Reduction in oxidative stress will lead to improve renal function in CKD patients, and also it will lower inflammation and CVD risk [12,35]. There are many studies on treatments targeting oxidative stress in patients with renal dysfunction. The suggested therapeutic interventions aiming to reduce oxidative stress in HD patients include biocompatible membranes, the administration of antioxidants and substances indirectly affecting oxidative stress [36]. In terms of antioxidant vitamins, the role of vitamin C is controversial, but vitamin E has been shown to improve the oxidant/antioxidant imbalance in this group of patients. Antioxidant-based dialysis membranes, such as vitamin E-modified cellulose membranes to take one example, have been shown to improve endothelial dysfunction and reduce free radical production [28,37]. Omega-3 polyunsaturated fatty acids, N-acetyl cysteine, coenzyme Q_10, mitochondrial-targeted antioxidants (mitochondrial-targeted derivative of endogenous Q₁₀, mitochondrial-targeted vitamin E) and carnitines have promising potential for future therapeutic approach in CKD patients, but multidrug therapy, targeting many pathways modifying by oxidant processes, will be very likely needed [35].

The limitation of our study is small sample size. Our study was done in one centre in country with around 600,000 inhabitants. Larger multicentre studies are needed for proving our data. Also we did not use any therapeutic interventions using antioxidants and that approach would be, in our opinion, very beneficial. The main reason for doing so was number of patients on HD treatment and impossibility to divide them into two groups (therapeutic and control). In our study, we prove enormous potential of PAB in oxidative stress–antioxidative protection evaluation and mortality prediction. Oxidative stress is still very difficult to measure and monitor because of large number of markers, many of them leaded to opposite study results and none of them standardized. PAB was not studied that much and that could be weak point of this study by some researchers.
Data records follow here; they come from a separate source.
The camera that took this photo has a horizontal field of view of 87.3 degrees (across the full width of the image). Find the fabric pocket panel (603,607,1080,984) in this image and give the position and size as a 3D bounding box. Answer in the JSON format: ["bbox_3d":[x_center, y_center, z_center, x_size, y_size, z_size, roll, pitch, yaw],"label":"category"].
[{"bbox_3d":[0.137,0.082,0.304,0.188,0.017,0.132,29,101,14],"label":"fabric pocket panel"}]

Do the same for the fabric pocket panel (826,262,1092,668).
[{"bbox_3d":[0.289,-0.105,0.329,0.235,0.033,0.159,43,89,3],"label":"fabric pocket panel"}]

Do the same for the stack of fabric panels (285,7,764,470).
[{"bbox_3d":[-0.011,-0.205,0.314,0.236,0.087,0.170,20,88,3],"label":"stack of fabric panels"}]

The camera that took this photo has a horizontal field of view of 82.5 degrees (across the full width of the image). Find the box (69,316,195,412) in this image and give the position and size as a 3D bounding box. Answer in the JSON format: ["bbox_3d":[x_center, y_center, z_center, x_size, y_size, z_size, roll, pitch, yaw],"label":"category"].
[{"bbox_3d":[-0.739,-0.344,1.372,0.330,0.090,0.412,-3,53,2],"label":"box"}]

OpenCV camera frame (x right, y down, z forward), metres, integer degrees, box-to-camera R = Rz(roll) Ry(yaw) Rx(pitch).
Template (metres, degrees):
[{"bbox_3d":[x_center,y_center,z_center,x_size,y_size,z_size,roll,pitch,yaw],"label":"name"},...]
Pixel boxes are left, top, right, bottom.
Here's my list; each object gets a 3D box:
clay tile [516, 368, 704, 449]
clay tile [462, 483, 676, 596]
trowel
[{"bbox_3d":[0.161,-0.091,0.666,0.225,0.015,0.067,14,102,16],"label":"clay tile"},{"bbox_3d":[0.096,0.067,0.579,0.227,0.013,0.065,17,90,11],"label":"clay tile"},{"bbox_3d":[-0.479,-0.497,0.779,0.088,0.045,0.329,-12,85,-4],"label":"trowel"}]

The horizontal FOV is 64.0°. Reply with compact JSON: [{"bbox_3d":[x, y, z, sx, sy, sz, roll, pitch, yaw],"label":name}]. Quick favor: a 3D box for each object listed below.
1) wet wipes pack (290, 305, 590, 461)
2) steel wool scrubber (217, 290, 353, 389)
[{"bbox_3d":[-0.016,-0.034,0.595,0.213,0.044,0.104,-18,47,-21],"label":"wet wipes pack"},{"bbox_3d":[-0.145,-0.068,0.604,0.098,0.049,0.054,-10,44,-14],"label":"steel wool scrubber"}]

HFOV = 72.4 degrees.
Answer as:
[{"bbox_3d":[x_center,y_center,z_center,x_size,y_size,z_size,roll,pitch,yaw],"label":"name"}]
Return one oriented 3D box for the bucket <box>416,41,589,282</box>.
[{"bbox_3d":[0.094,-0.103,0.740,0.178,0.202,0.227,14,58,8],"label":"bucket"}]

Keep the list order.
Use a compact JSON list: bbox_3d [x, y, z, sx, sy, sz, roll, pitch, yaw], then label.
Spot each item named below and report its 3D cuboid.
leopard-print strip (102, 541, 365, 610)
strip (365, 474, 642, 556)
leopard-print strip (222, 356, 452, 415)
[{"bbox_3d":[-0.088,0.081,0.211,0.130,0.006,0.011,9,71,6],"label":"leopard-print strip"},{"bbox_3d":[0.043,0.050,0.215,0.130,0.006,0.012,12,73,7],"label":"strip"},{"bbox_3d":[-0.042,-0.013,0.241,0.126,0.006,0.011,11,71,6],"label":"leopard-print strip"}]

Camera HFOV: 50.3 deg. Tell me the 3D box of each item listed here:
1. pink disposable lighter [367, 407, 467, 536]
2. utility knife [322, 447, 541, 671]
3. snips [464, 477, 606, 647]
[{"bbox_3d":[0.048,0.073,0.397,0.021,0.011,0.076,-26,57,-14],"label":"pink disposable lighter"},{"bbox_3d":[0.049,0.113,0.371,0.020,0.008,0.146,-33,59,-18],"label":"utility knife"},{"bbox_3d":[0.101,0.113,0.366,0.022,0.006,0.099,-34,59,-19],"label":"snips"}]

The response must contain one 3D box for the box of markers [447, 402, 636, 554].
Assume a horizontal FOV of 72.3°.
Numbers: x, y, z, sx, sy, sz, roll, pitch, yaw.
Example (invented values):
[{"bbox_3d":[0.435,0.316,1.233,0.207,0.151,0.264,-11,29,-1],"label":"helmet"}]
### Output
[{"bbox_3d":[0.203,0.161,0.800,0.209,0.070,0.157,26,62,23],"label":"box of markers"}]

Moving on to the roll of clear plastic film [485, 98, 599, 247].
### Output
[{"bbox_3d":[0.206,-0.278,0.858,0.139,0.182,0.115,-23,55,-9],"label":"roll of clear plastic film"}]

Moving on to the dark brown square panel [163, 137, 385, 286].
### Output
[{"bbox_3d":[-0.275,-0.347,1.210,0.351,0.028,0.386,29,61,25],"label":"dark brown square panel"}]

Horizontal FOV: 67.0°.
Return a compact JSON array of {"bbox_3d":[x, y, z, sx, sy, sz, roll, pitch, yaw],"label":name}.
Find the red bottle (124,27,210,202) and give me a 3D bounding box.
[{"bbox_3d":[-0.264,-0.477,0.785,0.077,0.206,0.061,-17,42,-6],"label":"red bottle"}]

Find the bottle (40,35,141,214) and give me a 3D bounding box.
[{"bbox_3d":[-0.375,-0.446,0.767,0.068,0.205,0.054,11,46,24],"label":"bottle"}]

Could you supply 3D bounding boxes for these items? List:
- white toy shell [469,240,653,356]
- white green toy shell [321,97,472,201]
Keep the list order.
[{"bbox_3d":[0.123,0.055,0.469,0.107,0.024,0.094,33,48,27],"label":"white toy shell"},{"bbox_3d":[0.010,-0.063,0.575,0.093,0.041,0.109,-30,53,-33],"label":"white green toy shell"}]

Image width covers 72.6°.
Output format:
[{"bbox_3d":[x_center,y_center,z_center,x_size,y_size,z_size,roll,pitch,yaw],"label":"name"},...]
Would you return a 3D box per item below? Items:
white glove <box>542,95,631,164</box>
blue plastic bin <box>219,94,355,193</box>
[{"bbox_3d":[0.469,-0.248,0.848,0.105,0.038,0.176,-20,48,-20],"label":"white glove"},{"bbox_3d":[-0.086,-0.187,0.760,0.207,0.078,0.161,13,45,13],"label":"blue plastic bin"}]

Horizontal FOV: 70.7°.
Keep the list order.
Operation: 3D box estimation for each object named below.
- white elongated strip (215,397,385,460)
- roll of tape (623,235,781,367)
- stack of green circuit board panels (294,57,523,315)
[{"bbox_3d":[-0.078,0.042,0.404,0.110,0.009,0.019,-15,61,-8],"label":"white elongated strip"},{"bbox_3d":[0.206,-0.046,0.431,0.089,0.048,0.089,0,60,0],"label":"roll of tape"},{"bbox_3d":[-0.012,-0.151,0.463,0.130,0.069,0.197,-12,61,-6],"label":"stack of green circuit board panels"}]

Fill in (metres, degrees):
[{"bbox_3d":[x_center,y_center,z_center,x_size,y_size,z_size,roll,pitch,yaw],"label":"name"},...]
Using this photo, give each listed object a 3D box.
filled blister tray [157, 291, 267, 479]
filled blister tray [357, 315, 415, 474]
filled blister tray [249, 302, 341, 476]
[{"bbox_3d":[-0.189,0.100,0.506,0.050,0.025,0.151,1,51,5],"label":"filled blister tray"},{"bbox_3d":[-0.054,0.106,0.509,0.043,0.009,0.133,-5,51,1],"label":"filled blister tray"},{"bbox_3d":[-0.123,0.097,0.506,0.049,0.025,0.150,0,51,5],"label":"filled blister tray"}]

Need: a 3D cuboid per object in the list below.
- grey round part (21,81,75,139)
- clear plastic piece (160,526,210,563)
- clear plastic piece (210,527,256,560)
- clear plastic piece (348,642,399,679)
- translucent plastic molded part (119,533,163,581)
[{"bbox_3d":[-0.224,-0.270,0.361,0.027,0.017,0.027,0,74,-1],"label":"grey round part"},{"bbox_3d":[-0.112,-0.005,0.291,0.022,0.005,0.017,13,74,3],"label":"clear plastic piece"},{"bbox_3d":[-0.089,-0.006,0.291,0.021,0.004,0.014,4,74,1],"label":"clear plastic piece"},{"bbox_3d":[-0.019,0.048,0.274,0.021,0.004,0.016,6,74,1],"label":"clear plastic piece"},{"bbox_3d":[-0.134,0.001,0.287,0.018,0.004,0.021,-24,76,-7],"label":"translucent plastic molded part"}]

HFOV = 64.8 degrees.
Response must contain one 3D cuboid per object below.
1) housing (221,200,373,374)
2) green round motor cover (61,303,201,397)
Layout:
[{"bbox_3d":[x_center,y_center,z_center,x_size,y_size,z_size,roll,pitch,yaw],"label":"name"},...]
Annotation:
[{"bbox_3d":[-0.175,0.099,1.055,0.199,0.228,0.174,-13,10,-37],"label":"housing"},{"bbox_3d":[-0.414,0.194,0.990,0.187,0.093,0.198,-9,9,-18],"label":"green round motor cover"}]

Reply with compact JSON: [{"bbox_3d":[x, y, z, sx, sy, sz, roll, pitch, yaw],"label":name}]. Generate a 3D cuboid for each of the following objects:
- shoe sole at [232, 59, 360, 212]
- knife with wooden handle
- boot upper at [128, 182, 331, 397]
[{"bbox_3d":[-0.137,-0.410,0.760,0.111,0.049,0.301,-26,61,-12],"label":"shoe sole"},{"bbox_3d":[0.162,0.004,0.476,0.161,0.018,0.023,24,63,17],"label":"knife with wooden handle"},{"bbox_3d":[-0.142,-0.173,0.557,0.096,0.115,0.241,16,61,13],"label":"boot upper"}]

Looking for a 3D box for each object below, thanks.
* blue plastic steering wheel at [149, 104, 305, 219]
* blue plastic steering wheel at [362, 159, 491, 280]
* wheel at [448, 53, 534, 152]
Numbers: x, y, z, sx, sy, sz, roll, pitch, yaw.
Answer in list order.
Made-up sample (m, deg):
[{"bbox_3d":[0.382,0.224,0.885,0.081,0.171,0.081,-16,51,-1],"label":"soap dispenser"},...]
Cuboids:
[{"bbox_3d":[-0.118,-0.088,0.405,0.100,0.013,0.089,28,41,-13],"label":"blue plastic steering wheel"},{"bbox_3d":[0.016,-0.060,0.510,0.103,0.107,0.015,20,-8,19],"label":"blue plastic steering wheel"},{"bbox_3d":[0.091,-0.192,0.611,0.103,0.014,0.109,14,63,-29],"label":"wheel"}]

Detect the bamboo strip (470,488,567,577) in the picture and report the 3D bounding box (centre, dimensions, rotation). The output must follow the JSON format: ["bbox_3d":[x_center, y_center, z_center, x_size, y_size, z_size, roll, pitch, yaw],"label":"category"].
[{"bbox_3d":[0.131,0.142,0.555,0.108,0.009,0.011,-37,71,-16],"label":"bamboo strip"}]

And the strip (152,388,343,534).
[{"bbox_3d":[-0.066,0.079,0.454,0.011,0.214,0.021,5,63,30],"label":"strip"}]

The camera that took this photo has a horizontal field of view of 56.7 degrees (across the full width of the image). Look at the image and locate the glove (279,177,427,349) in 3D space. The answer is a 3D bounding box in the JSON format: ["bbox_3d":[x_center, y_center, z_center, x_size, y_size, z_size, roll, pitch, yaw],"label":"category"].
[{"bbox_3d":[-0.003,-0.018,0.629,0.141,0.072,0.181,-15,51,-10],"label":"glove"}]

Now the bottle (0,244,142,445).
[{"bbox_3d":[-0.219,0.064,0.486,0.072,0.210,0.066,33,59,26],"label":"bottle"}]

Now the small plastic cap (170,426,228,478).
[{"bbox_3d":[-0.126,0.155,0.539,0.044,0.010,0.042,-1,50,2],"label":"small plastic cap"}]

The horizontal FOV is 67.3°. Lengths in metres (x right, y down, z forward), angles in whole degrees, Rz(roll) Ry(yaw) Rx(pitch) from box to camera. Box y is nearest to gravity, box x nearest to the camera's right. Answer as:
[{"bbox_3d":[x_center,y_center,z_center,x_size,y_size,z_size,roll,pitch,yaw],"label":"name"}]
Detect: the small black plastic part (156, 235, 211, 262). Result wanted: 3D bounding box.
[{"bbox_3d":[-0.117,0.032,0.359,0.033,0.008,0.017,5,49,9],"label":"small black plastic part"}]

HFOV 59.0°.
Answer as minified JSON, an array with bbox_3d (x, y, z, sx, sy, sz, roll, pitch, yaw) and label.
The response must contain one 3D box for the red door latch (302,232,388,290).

We, on the contrary, think that this is also the benefit of this study, because this marker has to be examined by much more researchers for definitely proving its potential.

Conclusions

Our data suggest that patients decease after two years were more exposed to inflammation and oxidative stress compared to the survivors. PAB has shown significant potential for mortality prediction in CKD patients. Biomarkers of inflammation (hsCRP), oxidative stress (PAB) and hsTnI have demonstrated that they are very good predictors of all-cause and CVD mortality. The combination of hsCRP and PAB values proved to be a good tool for the assessment of all-cause mortality prediction, while hsCRP and hsTnI assayed together might target HD patients with a higher risk of developing CVD complications and death.

Disclosure statement

No potential conflict of interest was reported by the authors.

Additional information

Funding

This work was supported by grants from the Ministry of Science and the Ministry of Health of the Republic of Montenegro and grants from the Ministry of Education, Science and Technological Development of the Republic of Serbia (Project Nos. 175023 and 175035).